__Questões propostas__:
(1) No texto sobre saldos credores de ICMS, qual decreto corresponde ao Regulamento do IPI/2010?
(2) Copie do texto sobre saldos credores de ICMS o trecho que vai de "Reforçamos que somente" até "utilização ou transferência.", incluindo essas palavras.
(3) Quais formas de aproveitamento do saldo credor são mencionadas no texto sobre saldos credores de ICMS?

__Texto fornecido__:
================

Segundo o Regulamento do IPI/2010 (Decreto 7.212/2010 – RIPI/2010), estabelecimento industrial é aquele onde é executada qualquer das operações consideradas de industrialização (transformação, beneficiamento, montagem, acondicionamento/reacondicionamento e renovação/recondiciamento), de que resulte produto tributado, ainda que de alíquota zero ou isento.

Após a reestruturação operacional, tornado o estabelecimento comercial atacadista em estabelecimento industrial, este estará sujeito às normas específicas de apuração, cálculo, e de aproveitamento dos saldos credores de ICMS dirigidas aos estabelecimentos industriais, nos termos do Livro III do RICMS e Anexo XX da Resolução SEFAZ 720/2014.

(ii) O atual saldo credor acumulado pelo estabelecimento da consulente formou-se ao longo do tempo através de atividade comercial atacadista. Assim, poderá ser objeto de compensação, prevista no inciso I do §1º do artigo 1° do Livro III do RICMS, não podendo ser objeto de utilização ou transferência, pois esses, mesmo para estabelecimentos industriais, devem seguir o cálculo estabelecido no artigo 6° do Livro III do RICMS, na proporção que esses representem do total das operações ou prestações realizadas pelo estabelecimento.

Assim, somente os novos saldos credores acumulados após a reestruturação operacional citada estarão sujeitos às normas dirigidas aos estabelecimentos industriais, enquanto os atuais poderão ser aproveitados como objeto de compensação.

Reforçamos que somente os saldos credores gerados pela atividade industrial, na proporção que esses representem do total das operações ou prestações realizadas pelo estabelecimento, poderão ser objeto de utilização ou transferência.

================

__Informações fornecidas__:
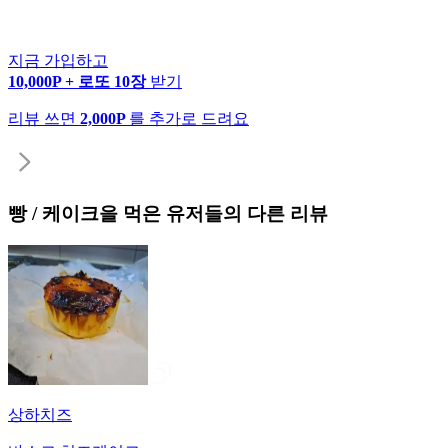
지금 가입하고
10,000P + 로또 10장
받기
리뷰 쓰면
2,000P
를 추가로 드려요
빵 / 케이크
을 먹은 유저들의 다른 리뷰
상하치즈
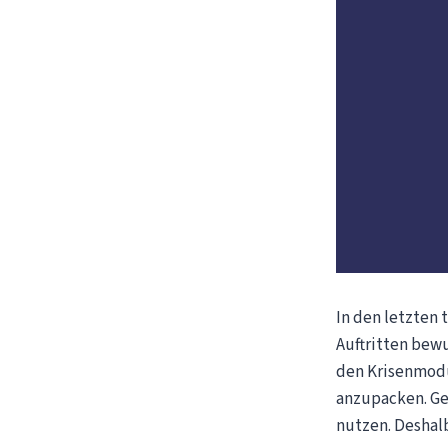
In den letzten 
Auftritten bewu
den Krisenmodu
anzupacken. Ge
nutzen. Deshal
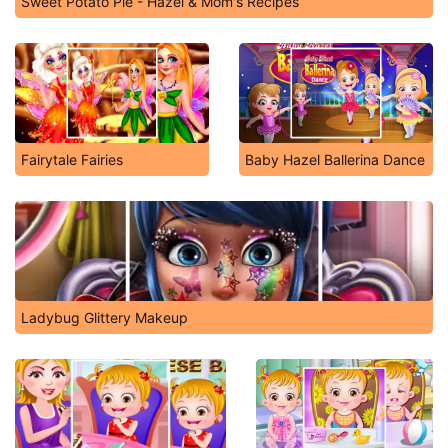
Sweet Potato Pie - Hazel & Mom's Recipes
Fairytale Fairies
Baby Hazel Ballerina Dance
Ladybug Glittery Makeup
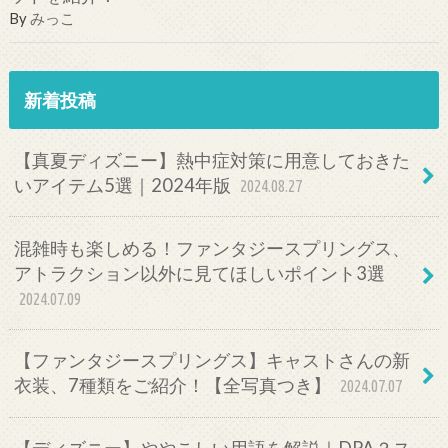
By
みっこ
新着投稿
【真夏ディズニー】熱中症対策に用意しておきた
いアイテム5選｜2024年版
2024.08.27
混雑時も楽しめる！ファンタジースプリングス、
アトラクション以外に見てほしいポイント3選
2024.07.09
【ファンタジースプリングス】キャストさんの新
衣装、7種類をご紹介！【全写真つき】
2024.07.07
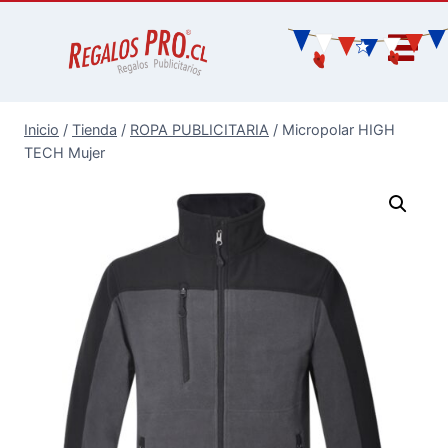
Inicio
/
Tienda
/
ROPA PUBLICITARIA
/
Micropolar HIGH
TECH Mujer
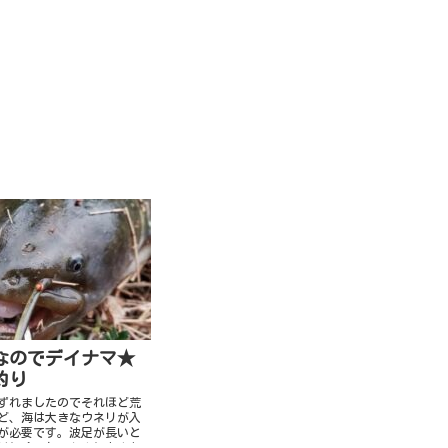
なのでデイナマ★
釣り
ずれましたのでそれほど荒
ど、海は大きなウネリが入
が必要です。波足が長いと
りにくいし、たまに大きな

================

__Resultados do exercício__:
(1) O Decreto 7.212/2010.

(2)
Reforçamos que somente os saldos credores gerados pela atividade industrial, na proporção que esses representem do total das operações ou prestações realizadas pelo estabelecimento, poderão ser objeto de utilização ou transferência.

(3) Compensação, utilização e transferência.